Task instructions:
(1) In the article about the song "The Ballad of the Lonesome Cowboy," from which character's perspective is the song performed?
(2) Please extend the article about the song "The Ballad of the Lonesome Cowboy" from where it stops.

Text segment:
·····

"The Ballad of the Lonesome Cowboy" is a song written and composed by Randy Newman, and performed by Chris Stapleton, for the soundtrack of the Disney/Pixar feature film Toy Story 4. The song was released as a single on June 5, 2019, and was met with a positive reception from critics.

Background and composition
Randy Newman, known for his work as composer and songwriter on the Toy Story films, was confirmed to be returning for Toy Story 4. "The Ballad of the Lonesome Cowboy", the film's main single, written by Newman and performed by Chris Stapleton, was revealed and released on June 5, 2019. The song is performed through the perspective of Sheriff Woody, the film's main character, because, according to Newman, "[Woody] feels like he was a lonesome cowboy until someone comes along and changes his world." Newman was particularly pleased by the fact that Stapleton performs the song, while Stapleton felt that "[i]t's a tremendous honor to get to sing a Randy Newman song in what is without question one of the most iconic animated franchises in history.

Music video
On June 5, 2019, a lyric video of the song was released. On June 26, 2019, a YouTube channel called FANIMATOR released another music video of the song. In this version, FANIMATOR played scenes from the first three Toy Story films and arranged them to fit the song. The scenes were picked to represent the themes of loneliness and friendship.

Other versions
Randy Newman performed a version for the soundtrack of Toy Story 4.

·····

Data to examine:
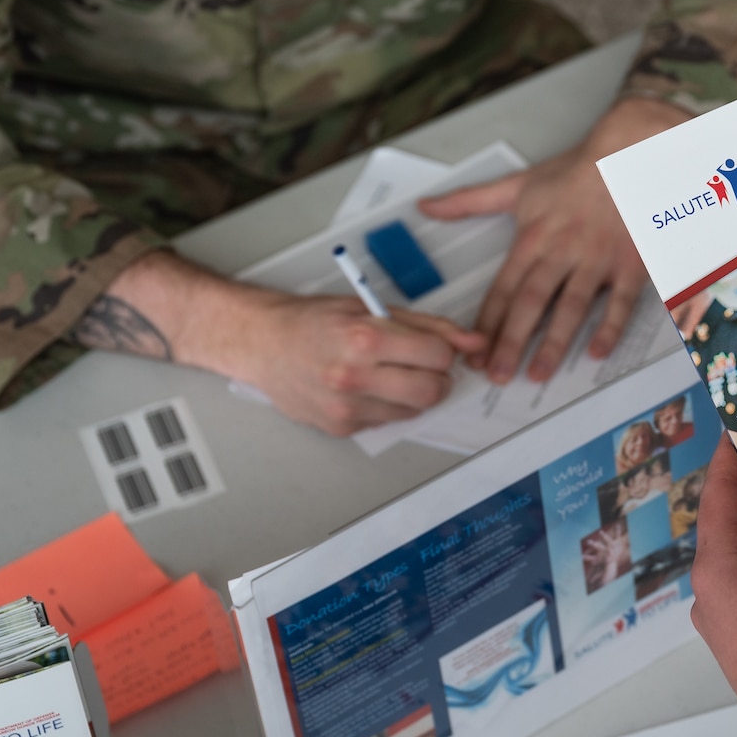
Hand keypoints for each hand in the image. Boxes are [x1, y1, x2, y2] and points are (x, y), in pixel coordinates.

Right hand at [217, 291, 484, 434]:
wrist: (263, 344)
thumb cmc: (315, 321)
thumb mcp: (373, 308)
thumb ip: (429, 326)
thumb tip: (473, 342)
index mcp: (365, 339)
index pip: (438, 356)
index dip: (443, 350)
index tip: (433, 346)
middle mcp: (354, 377)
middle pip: (432, 391)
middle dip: (438, 378)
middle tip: (423, 365)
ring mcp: (346, 407)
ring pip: (413, 410)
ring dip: (413, 393)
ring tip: (389, 373)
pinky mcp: (340, 427)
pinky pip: (386, 422)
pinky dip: (387, 406)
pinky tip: (366, 387)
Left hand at [419, 98, 688, 382]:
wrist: (628, 155)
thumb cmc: (574, 172)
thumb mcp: (517, 185)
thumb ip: (469, 202)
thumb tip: (426, 206)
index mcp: (532, 238)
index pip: (503, 288)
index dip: (487, 323)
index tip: (473, 352)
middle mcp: (561, 252)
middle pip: (531, 304)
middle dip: (511, 342)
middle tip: (497, 375)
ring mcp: (596, 259)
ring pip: (571, 308)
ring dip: (554, 343)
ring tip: (538, 374)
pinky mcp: (629, 262)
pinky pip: (620, 301)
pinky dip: (610, 327)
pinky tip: (596, 353)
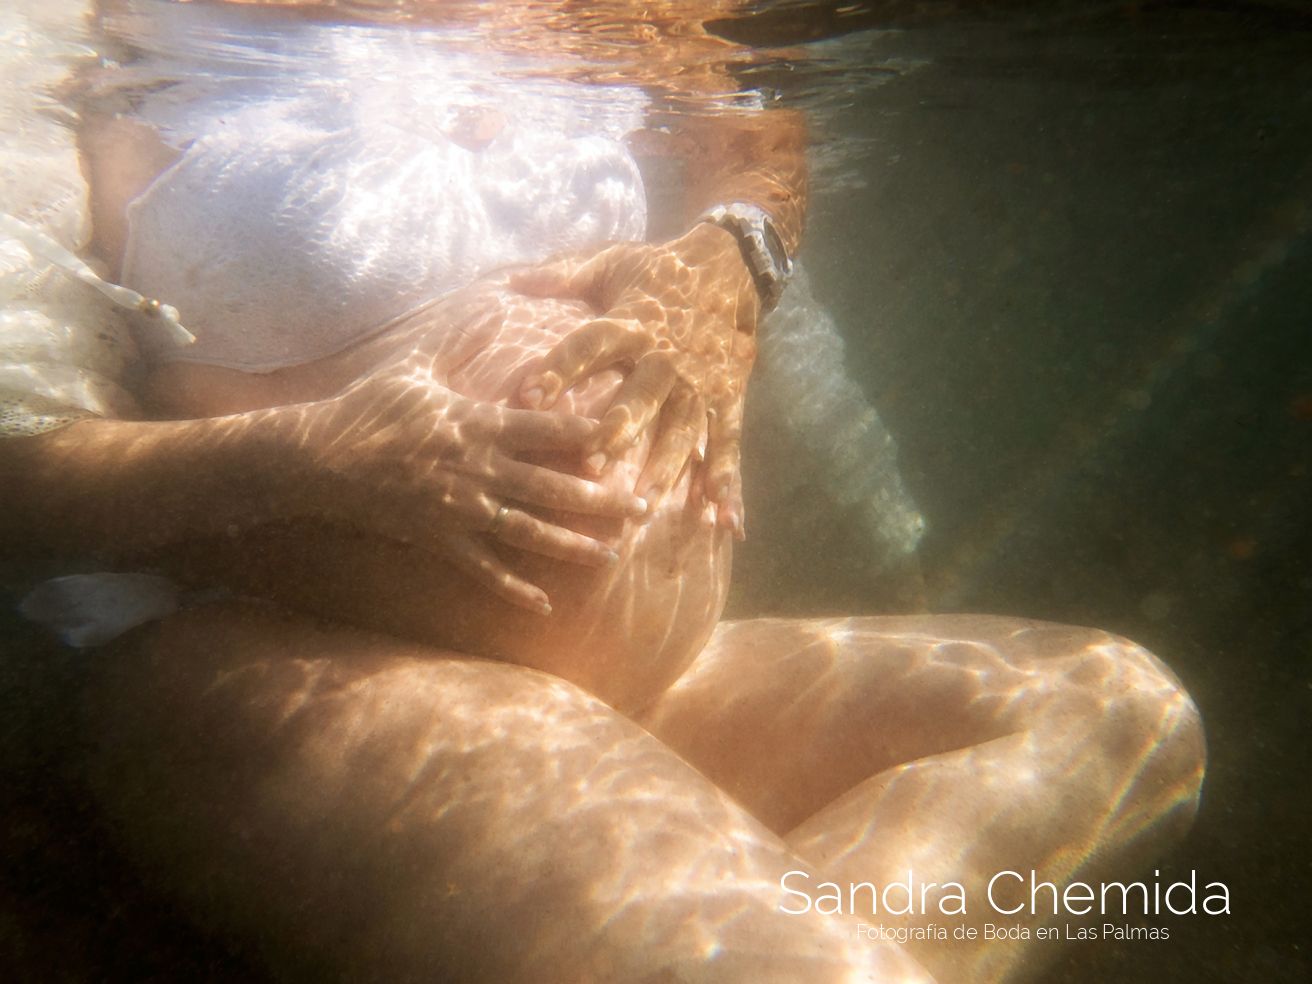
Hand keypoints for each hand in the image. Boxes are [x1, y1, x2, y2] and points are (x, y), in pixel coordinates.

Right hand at [285, 368, 648, 614]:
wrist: (320, 458)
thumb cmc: (370, 409)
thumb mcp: (416, 368)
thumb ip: (461, 340)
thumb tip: (494, 301)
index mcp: (478, 424)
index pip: (545, 429)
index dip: (588, 434)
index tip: (628, 437)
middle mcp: (478, 469)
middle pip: (552, 486)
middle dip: (601, 499)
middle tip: (645, 508)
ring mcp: (460, 508)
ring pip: (528, 531)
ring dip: (572, 546)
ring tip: (613, 555)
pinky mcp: (439, 539)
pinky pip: (484, 569)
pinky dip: (514, 589)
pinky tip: (545, 605)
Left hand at [511, 223, 758, 537]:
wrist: (731, 264)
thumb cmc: (656, 271)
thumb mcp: (610, 262)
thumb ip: (561, 276)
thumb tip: (509, 283)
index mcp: (632, 321)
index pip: (591, 344)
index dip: (560, 368)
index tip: (527, 397)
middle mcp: (667, 355)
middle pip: (640, 395)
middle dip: (618, 430)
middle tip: (592, 466)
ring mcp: (702, 381)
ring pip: (682, 428)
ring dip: (666, 468)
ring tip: (645, 507)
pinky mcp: (729, 398)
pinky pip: (727, 443)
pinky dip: (727, 482)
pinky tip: (724, 522)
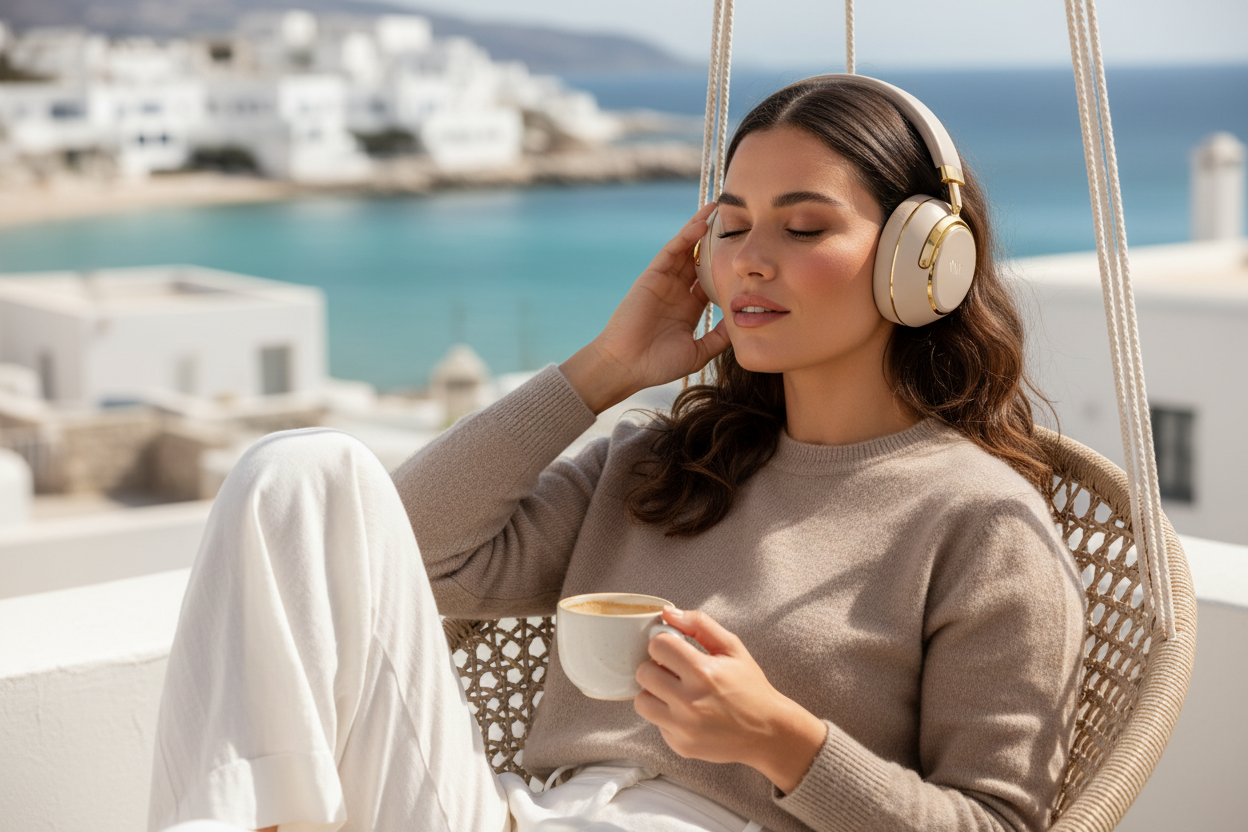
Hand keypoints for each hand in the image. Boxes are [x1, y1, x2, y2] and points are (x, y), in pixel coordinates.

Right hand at [559, 203, 730, 413]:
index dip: (727, 266)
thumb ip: (719, 337)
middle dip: (715, 242)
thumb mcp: (698, 352)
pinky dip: (685, 236)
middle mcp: (678, 292)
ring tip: (719, 208)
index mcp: (689, 308)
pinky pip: (671, 251)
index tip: (747, 253)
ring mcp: (664, 282)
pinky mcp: (652, 276)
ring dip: (701, 228)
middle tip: (737, 221)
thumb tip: (742, 323)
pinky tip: (701, 223)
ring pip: (687, 250)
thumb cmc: (658, 364)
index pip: (712, 280)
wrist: (627, 366)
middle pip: (701, 259)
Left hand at [634, 607, 827, 793]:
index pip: (657, 646)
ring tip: (675, 691)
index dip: (664, 643)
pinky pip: (656, 723)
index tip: (675, 649)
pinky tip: (687, 713)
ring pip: (642, 701)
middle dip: (655, 667)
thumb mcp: (733, 648)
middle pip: (643, 673)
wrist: (767, 732)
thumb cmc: (750, 687)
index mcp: (703, 672)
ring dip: (655, 693)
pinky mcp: (680, 745)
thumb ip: (700, 625)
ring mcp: (683, 727)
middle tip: (673, 670)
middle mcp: (690, 702)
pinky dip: (666, 715)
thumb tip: (668, 613)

·····

Answers for the tasks:
(1) Sheriff Woody, the main character of Toy Story 4.

(2)
Reception
Rania Aniftos of Billboard praised the song's melody as "catchy". Nick Evans of CinemaBlend positively compared the song to Newman's previous songs from the Toy Story films, writing: "In keeping with the tradition of Toy Story songs, Randy Newman’s “The Ballad of the Lonesome Cowboy” is equal parts tear-jerking and heartwarming". Similarly, Ming Lee Newcomb of Consequences of Music compared the song to Newman's "You've Got a Friend in Me" from the original film, writing that "the charming Western ballad is similarly feel-good and kid-friendly". Angela Stefano of The Boot wrote that "[n]ot only is Pixar making childhood dreams come true with the release of a new Toy Story movie, they're making country music dreams come true, too" praising Newman's lyrics as "heartfelt yet childlike" and Stapleton's singing as "instantly recognizable".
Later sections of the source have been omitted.